(Source passage)
▬▬▬▬▬▬▬▬▬▬
Standing female figure

Tala-Tonalá artist(s)

On view at The Met Fifth Avenue in Gallery 360

Throughout West Mexico, highly naturalistic ceramic sculptures drawn from daily life were placed in tombs to accompany the dead. These representations of plants, animals, and people, together with narrative scenes of village life (see MMA 2015.306), created a recognizable world for the deceased to continue life in a new realm.

This female figure stands with one hand raised to her right shoulder, a gesture of unknown significance. Her broad feet provide a stable base, allowing her to stand upright. The figure’s breasts are exposed, her upper body adorned with beaded necklaces, nose ornaments, earspools, and several painted or tattooed body designs. Her skirt features woven patterns that incorporate dots, crosses, and diagonal lines.
▬▬▬▬▬▬▬▬▬▬
Items listed in a dataset
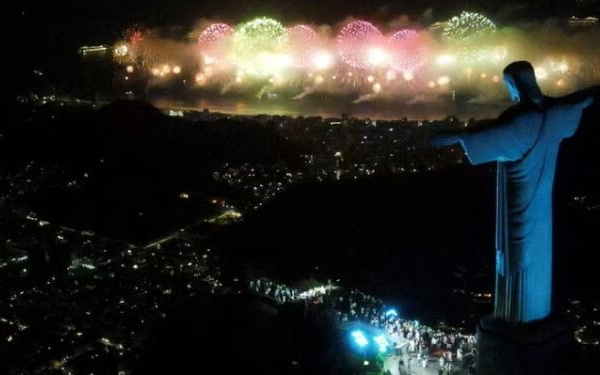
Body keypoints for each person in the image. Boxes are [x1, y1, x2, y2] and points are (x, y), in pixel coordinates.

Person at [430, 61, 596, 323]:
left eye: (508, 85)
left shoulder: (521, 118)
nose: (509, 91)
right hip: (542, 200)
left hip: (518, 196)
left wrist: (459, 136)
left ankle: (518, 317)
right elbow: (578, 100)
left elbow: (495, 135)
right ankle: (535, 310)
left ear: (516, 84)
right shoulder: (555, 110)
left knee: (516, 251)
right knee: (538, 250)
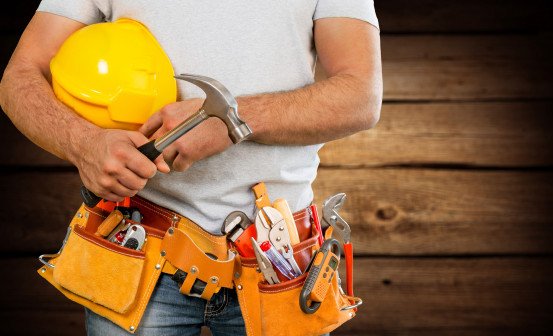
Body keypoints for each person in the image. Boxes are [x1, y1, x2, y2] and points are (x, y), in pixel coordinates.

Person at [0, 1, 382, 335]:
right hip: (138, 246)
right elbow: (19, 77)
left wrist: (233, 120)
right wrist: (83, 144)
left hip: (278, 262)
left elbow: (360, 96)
▬▬▬▬▬▬▬▬▬▬
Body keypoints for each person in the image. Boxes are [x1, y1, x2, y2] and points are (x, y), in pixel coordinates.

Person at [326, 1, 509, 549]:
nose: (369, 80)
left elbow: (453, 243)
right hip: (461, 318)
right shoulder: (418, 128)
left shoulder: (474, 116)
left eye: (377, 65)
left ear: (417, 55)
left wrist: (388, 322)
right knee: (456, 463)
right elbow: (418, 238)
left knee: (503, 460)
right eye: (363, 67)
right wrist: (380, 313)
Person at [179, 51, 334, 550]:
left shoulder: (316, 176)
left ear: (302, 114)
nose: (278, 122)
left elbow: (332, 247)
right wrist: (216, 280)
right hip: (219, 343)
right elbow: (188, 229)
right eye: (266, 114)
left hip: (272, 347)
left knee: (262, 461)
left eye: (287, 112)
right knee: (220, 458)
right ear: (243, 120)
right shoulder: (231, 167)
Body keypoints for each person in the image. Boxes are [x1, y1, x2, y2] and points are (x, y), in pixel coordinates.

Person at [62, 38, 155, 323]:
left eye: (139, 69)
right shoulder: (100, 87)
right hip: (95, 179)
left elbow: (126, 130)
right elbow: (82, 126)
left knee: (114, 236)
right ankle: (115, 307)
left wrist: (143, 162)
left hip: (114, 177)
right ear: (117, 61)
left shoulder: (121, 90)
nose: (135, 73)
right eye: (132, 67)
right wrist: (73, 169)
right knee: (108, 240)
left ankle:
▬▬▬▬▬▬▬▬▬▬
(Work request A)
Answer these questions about the museum label:
(i) In which gallery at The Met Fifth Avenue is the figure on view?
(ii) Where were the naturalistic ceramic sculptures of West Mexico placed?
(iii) Which three motifs appear in the woven patterns of the figure's skirt?
(Work request B) Edit the museum label. Rewrite everything from "On view at The" down to "a new realm.", and replace "tombs" with "graves".

(Exercise output A)
(i) Gallery 360
(ii) In tombs, to accompany the dead
(iii) Dots, crosses, and diagonal lines

(Exercise output B)
On view at The Met Fifth Avenue in Gallery 360

Throughout West Mexico, highly naturalistic ceramic sculptures drawn from daily life were placed in graves to accompany the dead. These representations of plants, animals, and people, together with narrative scenes of village life (see MMA 2015.306), created a recognizable world for the deceased to continue life in a new realm.